## Work to complete
Collect every line of the data below that contains the word "with".

## Records for this task

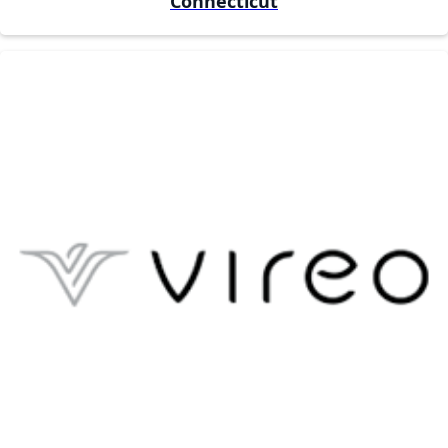
Connecticut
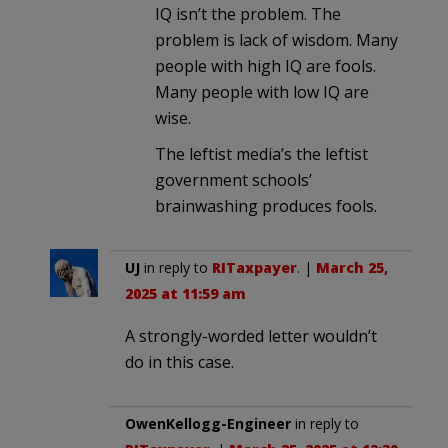
IQ isn’t the problem. The
problem is lack of wisdom. Many
people with high IQ are fools.
Many people with low IQ are
wise.
The leftist media’s the leftist
government schools’
brainwashing produces fools.
UJ
in reply to
RITaxpayer
. |
March 25,
2025 at 11:59 am
A strongly-worded letter wouldn’t
do in this case.
OwenKellogg-Engineer
in reply to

## Answer to the exercise
people with high IQ are fools.
Many people with low IQ are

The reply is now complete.